Last updated on September 30th, 2018 at 12:07 pm
A very popular Persian stew. You can find it in any Persian home, Persian restaurant, or even Persian wedding. Whoever it is coming over for dinner, this dish is always a winner. If you can’t find pomegranate molasses, you can buy pomegranate juice, and reduce it down until it is syrupy. Pomegranate molasses is not known to be sweet, but has an awesome tanginess that is tasty in stews, marinades, and even salad dressings.
- 2 lbs. cow neck or chuck 1 1/2 inch cubes
- 1 medium onion chopped or sliced in half moons
- 1 16- oz can tomato sauce
- ~3 oz tomato paste
- 1 tbsp pomegranate molasses
- 2-3 medium quinces each cut in 8 wedges (If you can't find quince, you can substitute with granny smith apples. However, do not add the apples until the last 15-20 minutes.)
- 3/4 cup prunes
- 2 tbsp canola oil
- 1/4 tsp turmeric
- Optional: a few strings of saffron brewed in 3 tbsp hot water
- Salt and pepper
- Sautee the onion in the canola oil over medium-high heat.

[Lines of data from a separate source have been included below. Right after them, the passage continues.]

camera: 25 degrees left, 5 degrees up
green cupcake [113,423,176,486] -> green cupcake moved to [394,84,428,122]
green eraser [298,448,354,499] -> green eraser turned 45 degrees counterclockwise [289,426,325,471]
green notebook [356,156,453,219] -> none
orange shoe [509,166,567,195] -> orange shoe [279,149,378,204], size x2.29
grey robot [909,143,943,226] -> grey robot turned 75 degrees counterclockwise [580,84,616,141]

- Add the beef, turmeric, salt, and pepper and sautee until brown on all sides.
- Add the tomato sauce, tomato paste, pomegranate molasses and 4 cups water. Bring to boil. Lower to simmer. Simmer for 1 hour.
- Add the prunes and quince. Cook 30 minutes or until the quince is tender.
- Optional: Before serving, add the saffron and mix.
- Serve with basmati rice. Noush-ie-jan!